Los fallos de carácter son algo que puede afectar de forma definitiva a cómo vemos y respondemos ante todo aquello que nos rodea.

 

Como cuando vemos a alguien eludir una responsabilidad hasta el último momento tras cometer un error, esperando a que pase la tormenta y así librarse de dar explicaciones y del problema causado. Es una conducta muy cobarde. Y desgraciadamente común. O cuando tratamos de librarnos de algo a lo que ya nos habíamos comprometido previamente alegando estar muy ocupados y sin tiempo. ¿Quién no lo ha hecho alguna vez? ¿Cómo afectó eso a la relación con tus compañeros, amigos o pareja? ¿Y si te lo hicieran a ti, cómo afectaría eso a tu confianza? ¿Lo pasarías por alto o sencillamente dejarías de proponer nada al esperar de nuevo el mismo resultado? ¿No sería mejor elegir más sabiamente a qué nos comprometemos y no fallar a los demás una vez tras otra?. Lo mismo ocurre cuando alguien trata de hablar con su jefe y este le dice una y otra vez que está demasiado liado y que le diga "corriendo" lo que sea, tan solo para evitar el enfrentamiento. Todas estas pequeñas cosas afectan y destruyen poco a poco la confianza.

 

Por eso hablamos de confianza y competencia en términos de valor. Porque eso es lo que se necesita para adquirirlas y aplicarlas. ¿Se puede aumentar la confianza que tenemos en nosotros mismos y en los demás? Sí, se puede. Cambiando nuestra conducta. Nuestra conducta es siempre cuestión de elección. Y para que los demás cambien la suya es necesario que nosotros cambiemos primero la nuestra.

 

Como dice Stephen R. Covey: "Lo único que tenemos que hacer es ver, hablar y comportarnos de formas que inspiren confianza."

 

Comentarios

Roberto Serna 02/04/2018 10:30 #2
Gracias Teresa por leerme. Estoy de acuerdo contigo!
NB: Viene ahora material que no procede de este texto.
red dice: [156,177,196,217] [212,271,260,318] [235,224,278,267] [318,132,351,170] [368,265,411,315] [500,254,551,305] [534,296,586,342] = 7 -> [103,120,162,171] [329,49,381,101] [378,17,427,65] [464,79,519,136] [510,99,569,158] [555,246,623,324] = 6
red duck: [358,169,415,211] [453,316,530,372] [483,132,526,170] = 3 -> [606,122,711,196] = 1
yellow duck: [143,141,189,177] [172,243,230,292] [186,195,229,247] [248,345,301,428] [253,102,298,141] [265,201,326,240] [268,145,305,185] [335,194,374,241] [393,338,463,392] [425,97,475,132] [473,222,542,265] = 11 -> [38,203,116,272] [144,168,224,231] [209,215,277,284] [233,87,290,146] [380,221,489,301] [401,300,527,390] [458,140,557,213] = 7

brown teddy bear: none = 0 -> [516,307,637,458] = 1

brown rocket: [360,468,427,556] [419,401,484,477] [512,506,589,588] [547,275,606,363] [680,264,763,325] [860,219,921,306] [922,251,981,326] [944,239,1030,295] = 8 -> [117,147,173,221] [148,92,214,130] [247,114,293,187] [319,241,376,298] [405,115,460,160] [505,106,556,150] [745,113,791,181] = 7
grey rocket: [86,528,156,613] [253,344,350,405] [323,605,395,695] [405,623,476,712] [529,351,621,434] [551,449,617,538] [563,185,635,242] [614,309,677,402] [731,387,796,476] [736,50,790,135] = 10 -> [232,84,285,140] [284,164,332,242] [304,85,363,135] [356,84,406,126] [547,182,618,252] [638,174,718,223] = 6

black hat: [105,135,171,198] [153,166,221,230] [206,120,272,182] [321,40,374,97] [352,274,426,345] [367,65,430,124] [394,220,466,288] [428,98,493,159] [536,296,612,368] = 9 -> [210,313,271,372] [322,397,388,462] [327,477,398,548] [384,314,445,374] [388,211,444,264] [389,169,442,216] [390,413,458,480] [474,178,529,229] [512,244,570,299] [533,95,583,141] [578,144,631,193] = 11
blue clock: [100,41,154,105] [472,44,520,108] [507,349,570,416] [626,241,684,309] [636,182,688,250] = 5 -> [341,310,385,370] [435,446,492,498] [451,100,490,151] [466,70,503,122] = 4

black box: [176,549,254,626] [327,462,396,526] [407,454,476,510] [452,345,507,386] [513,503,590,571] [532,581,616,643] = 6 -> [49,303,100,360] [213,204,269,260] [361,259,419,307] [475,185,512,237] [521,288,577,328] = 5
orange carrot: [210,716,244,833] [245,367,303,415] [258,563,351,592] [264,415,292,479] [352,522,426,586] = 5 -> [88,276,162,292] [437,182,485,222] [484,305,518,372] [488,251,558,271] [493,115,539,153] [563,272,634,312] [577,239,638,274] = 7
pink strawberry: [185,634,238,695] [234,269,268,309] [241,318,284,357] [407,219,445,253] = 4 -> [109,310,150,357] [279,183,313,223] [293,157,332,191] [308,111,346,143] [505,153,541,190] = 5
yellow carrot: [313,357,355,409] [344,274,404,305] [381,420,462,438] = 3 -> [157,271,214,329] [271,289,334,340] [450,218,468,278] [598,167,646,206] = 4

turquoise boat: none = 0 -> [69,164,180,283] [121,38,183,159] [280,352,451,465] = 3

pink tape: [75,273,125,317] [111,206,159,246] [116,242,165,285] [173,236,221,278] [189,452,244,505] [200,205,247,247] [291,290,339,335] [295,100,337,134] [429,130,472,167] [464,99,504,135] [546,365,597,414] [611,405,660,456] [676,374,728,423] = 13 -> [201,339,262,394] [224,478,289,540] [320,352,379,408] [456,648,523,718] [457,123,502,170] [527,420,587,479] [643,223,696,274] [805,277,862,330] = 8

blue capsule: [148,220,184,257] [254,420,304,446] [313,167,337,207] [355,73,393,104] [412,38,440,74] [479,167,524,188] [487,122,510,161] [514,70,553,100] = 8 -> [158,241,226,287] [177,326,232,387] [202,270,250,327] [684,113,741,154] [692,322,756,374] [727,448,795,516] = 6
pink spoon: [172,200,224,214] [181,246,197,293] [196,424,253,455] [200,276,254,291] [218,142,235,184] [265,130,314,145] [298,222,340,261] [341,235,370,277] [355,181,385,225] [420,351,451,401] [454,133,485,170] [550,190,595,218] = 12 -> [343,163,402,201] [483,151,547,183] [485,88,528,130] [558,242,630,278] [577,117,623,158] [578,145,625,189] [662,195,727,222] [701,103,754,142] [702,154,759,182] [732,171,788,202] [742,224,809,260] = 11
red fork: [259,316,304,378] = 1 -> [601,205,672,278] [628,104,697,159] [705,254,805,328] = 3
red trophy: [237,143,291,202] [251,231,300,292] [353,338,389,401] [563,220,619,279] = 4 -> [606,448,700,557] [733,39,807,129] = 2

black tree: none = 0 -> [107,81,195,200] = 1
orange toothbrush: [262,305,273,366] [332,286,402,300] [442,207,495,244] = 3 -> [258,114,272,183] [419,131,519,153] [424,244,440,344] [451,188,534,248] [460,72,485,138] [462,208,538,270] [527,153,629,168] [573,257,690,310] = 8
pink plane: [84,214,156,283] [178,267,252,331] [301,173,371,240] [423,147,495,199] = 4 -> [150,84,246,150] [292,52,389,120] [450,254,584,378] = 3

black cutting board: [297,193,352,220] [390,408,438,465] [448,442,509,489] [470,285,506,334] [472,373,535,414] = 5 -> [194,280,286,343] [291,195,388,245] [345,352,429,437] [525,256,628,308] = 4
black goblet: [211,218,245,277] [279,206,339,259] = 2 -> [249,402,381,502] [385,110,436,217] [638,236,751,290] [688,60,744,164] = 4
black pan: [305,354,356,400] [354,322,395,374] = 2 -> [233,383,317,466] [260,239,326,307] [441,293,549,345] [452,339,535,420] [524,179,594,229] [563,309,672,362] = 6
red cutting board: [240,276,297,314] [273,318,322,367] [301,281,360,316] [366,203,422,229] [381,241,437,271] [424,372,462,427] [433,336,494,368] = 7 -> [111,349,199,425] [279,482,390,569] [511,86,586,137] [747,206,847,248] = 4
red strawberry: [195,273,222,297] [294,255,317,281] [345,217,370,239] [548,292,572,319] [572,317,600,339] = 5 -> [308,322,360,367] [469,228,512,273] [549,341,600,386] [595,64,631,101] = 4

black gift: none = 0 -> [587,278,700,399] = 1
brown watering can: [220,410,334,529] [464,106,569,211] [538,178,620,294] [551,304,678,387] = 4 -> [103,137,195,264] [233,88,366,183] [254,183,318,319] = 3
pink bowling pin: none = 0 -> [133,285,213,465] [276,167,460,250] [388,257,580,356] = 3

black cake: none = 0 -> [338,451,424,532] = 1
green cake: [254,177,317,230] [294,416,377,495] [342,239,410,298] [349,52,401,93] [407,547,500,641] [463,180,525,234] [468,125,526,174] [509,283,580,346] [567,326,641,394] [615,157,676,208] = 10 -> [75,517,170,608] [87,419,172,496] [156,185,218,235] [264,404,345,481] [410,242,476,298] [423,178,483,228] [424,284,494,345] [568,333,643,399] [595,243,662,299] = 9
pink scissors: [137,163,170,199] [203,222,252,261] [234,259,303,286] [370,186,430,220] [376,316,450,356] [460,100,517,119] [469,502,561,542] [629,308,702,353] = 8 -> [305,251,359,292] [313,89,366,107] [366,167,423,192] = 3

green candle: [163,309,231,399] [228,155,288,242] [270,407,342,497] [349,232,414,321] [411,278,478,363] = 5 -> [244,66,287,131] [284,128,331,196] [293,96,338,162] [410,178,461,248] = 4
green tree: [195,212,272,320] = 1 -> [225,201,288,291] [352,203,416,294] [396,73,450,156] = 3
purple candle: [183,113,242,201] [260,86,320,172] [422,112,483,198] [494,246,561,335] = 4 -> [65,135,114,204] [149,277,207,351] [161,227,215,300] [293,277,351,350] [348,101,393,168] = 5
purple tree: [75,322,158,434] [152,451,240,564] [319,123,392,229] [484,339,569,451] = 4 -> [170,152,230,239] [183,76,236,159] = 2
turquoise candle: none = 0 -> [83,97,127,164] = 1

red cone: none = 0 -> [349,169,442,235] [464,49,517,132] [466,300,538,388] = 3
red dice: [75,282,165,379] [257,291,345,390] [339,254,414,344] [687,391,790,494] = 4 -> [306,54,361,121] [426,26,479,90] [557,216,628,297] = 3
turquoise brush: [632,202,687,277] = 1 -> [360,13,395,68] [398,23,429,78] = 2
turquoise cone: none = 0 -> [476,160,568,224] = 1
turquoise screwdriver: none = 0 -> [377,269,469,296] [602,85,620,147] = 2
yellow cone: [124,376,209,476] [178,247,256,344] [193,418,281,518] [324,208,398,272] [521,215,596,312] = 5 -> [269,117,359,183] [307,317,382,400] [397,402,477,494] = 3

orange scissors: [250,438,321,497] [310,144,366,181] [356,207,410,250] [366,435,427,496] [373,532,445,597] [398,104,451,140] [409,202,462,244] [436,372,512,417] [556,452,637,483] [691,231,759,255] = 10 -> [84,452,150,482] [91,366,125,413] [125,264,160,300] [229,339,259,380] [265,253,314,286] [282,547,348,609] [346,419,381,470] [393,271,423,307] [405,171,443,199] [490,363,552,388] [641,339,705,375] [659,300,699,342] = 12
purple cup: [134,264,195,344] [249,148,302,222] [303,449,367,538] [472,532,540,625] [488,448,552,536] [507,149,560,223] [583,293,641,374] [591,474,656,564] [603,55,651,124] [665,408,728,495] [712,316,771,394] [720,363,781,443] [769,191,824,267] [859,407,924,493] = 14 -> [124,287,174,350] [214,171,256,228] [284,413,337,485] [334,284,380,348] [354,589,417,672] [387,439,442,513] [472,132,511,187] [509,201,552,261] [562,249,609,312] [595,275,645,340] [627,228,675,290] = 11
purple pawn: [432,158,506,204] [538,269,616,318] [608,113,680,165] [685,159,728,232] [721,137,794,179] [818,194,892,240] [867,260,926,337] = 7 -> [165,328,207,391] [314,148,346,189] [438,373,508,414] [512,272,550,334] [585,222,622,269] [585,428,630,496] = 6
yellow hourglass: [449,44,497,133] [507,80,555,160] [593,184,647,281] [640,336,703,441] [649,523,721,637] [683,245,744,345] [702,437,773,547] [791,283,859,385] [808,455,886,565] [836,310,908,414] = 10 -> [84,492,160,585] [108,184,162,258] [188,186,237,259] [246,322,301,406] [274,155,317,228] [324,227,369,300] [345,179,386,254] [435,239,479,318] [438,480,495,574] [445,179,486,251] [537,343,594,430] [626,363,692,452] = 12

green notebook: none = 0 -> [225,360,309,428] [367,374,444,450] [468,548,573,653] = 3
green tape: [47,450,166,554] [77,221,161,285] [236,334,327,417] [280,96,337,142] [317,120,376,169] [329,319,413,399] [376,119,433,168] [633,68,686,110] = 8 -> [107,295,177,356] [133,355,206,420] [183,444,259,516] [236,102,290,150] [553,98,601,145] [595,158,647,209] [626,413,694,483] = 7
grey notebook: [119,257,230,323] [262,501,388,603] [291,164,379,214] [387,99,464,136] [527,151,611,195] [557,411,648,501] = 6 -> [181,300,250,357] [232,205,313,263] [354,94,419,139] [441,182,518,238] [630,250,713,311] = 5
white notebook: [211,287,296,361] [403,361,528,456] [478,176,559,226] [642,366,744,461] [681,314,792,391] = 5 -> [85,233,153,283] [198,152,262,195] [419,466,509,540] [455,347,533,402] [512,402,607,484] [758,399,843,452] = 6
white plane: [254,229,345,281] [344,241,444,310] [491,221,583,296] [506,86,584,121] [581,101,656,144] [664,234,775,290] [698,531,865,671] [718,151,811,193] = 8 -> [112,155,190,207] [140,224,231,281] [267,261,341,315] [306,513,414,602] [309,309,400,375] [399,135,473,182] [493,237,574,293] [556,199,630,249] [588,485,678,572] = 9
Es la falta de coherencia y no la preparación lo que echa al traste todo y, al final, dejan sin valor a las personas. Un saludo Teresa!
Teresa 28/03/2018 17:08 #1
Qué bien me viene leer tus artículos para conocerme un poquito más a mí misma; mis reaciones, mis impulsos, mis miedos, y mis triunfos también, claro que sí. Si yo diera más importancia a mis fallos de carácter que a los de competencia, creo que sería mucho más feliz ( procurando cambiar esos fallos, por supuesto). Lo voy a intentar, lo prometo. Gracias Roberto.